Alfira menatap kosong ke arahku. Aku mengetahui betul karakter Alfira yang sulit untuk mengutarakan isi pikirannya. Entah itu karena egonya terlalu tinggi, atau memang dirinya kesulitan dalam hal itu, yang pasti orang lain tidak akan tahu jika kita tidak mengutarakan apa yang kita pikirkan bukan?
Sebenarnya aku tak dapat memaksanya untuk mengubah dirinya dalam sekejap, atau mengubah dirinya menjadi orang lain. Aku tahu. Karakter Alfira memang sangat menjaga privasinya sendiri, atau dapat dikatakan dia adalah sosok gadis introvert. Tapi, masalah atau persoalan tak akan terselesaikan tanpa adanya tindakan dan sebuah pilihan, bukan?
“Mereka keluargamu bukan? Mereka tak akan menyalahkanmu hanya karena kamu begitu sensitif. Mereka pasti mendengarmu.”

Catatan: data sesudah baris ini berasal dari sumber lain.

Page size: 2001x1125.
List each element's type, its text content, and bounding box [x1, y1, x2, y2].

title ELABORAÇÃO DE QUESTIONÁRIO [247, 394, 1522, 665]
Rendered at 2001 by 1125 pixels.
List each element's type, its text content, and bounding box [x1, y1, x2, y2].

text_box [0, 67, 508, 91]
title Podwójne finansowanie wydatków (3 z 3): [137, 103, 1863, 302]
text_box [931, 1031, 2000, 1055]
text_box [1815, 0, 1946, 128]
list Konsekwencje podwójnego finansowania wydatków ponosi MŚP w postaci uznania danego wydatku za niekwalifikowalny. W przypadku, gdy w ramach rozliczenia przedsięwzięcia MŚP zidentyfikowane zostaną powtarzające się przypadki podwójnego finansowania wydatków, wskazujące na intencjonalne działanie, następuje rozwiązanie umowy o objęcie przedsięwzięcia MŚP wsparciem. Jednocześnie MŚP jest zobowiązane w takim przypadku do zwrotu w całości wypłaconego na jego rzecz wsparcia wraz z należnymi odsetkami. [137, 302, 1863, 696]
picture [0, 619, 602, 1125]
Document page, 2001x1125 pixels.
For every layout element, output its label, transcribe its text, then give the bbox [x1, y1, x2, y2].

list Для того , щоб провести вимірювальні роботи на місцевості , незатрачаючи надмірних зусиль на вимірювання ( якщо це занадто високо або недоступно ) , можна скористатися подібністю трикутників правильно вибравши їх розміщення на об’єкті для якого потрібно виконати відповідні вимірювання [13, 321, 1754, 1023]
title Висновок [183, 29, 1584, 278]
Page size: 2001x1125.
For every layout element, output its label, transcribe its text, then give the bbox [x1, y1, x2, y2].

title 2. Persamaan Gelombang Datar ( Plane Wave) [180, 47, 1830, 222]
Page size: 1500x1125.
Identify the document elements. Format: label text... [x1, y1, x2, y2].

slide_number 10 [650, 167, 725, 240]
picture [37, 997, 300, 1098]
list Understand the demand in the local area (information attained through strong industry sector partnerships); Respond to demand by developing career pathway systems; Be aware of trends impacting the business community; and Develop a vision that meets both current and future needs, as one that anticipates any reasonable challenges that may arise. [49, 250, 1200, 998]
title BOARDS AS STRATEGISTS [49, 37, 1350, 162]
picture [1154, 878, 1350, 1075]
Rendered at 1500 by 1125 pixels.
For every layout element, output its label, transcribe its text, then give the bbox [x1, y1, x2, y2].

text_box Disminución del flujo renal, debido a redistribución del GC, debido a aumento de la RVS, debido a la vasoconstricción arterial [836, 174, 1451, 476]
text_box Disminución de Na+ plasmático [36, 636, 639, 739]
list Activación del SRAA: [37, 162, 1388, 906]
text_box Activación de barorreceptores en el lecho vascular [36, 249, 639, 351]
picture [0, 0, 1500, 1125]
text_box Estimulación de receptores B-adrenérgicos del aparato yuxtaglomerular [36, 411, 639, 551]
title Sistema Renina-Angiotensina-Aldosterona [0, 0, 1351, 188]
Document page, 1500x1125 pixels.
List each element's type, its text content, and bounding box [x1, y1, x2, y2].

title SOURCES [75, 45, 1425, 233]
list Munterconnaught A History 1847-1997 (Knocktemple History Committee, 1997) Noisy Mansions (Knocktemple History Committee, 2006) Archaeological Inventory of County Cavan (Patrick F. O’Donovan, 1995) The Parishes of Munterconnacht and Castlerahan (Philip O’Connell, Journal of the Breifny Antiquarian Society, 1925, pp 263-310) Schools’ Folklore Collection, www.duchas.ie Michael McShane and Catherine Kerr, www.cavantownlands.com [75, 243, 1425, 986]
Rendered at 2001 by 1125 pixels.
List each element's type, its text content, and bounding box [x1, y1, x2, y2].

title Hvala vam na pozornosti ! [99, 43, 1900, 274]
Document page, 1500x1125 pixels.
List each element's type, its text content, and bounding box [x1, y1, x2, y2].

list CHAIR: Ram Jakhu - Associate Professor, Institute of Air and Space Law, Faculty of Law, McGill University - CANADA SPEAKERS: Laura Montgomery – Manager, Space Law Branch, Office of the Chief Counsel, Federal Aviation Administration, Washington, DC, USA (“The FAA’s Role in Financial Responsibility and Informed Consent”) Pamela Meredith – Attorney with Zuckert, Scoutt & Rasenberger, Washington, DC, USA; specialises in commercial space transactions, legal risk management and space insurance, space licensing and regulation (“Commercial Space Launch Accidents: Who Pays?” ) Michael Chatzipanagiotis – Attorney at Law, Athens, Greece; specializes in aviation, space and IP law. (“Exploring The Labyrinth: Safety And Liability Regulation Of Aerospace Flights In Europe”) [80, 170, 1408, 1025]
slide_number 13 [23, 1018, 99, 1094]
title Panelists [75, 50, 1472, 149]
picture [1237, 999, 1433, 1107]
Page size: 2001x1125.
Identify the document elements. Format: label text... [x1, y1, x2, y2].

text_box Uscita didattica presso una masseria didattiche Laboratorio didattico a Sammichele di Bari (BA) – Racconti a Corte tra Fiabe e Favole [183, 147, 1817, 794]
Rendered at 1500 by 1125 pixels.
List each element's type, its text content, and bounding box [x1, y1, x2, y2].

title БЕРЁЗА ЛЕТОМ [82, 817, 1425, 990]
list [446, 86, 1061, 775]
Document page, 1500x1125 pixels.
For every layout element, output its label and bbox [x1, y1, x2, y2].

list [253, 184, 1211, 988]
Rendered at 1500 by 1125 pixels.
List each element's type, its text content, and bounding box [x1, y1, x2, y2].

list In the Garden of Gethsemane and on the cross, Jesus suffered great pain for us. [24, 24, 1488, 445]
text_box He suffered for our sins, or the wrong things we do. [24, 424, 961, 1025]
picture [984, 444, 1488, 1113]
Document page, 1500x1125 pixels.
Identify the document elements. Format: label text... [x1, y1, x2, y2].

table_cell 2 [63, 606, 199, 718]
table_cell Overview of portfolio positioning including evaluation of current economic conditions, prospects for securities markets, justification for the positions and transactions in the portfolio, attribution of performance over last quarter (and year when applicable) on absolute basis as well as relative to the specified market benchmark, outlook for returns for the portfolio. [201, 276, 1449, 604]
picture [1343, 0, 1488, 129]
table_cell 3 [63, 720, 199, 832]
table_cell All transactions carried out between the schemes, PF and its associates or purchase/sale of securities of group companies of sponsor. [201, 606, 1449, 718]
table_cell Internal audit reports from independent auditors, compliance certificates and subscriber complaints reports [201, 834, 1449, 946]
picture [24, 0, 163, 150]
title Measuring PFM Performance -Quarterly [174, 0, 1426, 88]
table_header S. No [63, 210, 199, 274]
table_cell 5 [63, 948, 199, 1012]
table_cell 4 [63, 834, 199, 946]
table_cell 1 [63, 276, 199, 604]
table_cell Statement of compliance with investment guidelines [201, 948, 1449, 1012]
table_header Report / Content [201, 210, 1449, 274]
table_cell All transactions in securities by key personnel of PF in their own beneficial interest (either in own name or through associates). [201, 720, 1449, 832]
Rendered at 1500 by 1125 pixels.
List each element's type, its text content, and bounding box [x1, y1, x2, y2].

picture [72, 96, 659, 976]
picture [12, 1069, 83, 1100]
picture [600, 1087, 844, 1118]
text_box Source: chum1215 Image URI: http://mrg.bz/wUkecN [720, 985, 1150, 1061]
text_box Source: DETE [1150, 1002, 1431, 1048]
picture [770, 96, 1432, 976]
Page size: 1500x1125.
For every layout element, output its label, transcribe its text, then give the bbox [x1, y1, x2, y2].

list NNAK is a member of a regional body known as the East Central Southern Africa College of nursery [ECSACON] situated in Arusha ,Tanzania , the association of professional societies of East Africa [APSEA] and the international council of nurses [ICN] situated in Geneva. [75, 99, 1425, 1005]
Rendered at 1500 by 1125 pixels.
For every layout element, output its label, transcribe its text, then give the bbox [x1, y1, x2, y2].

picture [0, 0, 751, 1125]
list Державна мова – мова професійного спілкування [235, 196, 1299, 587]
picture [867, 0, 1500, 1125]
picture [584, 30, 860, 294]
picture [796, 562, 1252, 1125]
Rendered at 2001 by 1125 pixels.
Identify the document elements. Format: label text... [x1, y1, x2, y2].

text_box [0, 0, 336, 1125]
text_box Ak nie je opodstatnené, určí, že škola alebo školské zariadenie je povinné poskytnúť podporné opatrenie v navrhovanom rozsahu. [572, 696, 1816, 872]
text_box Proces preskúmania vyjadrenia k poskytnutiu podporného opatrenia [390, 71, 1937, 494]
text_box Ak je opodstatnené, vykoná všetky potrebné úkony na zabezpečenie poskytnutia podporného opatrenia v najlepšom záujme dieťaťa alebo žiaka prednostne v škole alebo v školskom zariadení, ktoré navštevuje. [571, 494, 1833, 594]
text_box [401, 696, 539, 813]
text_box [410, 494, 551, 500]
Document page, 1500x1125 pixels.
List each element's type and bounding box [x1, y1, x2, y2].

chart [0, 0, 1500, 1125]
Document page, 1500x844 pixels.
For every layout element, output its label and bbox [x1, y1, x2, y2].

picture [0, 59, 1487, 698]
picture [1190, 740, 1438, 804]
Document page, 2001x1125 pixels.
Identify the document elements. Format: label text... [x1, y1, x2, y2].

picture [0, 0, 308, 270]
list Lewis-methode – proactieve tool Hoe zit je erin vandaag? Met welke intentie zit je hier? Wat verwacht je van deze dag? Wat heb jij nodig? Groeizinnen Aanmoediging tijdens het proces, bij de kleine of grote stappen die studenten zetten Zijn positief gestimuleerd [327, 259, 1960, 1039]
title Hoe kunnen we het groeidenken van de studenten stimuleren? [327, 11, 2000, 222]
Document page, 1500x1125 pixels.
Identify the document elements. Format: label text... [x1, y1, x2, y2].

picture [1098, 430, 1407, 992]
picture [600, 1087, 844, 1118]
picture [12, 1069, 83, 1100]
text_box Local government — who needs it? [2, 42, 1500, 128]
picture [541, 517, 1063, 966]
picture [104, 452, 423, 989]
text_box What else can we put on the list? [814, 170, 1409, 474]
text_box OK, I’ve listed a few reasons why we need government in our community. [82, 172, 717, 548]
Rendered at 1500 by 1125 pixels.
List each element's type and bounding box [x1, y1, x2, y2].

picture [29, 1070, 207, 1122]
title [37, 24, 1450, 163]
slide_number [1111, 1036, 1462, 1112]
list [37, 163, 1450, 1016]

“Ya, aku akan mencobanya.”
Hening menyapa ruangan nyaman itu. Kami berdua dengan bersamaan menyesap teh lemon yang kehangatannya perlahan memudar. Bahkan aromanya kini hanya tercium samar. Dapat kulihat, Alfira menyesapnya hingga habis tak tersisa.
“Sebelum kamu pergi, bolehkah aku bertanya?” Aku menaruh cangkir keramik putih gading kembali di atas tatakannya.
“Iya... apa itu?” Dahi Alfira sedikit mengerinyit.
“Apa kamu memiliki teman dekat di kelasmu?”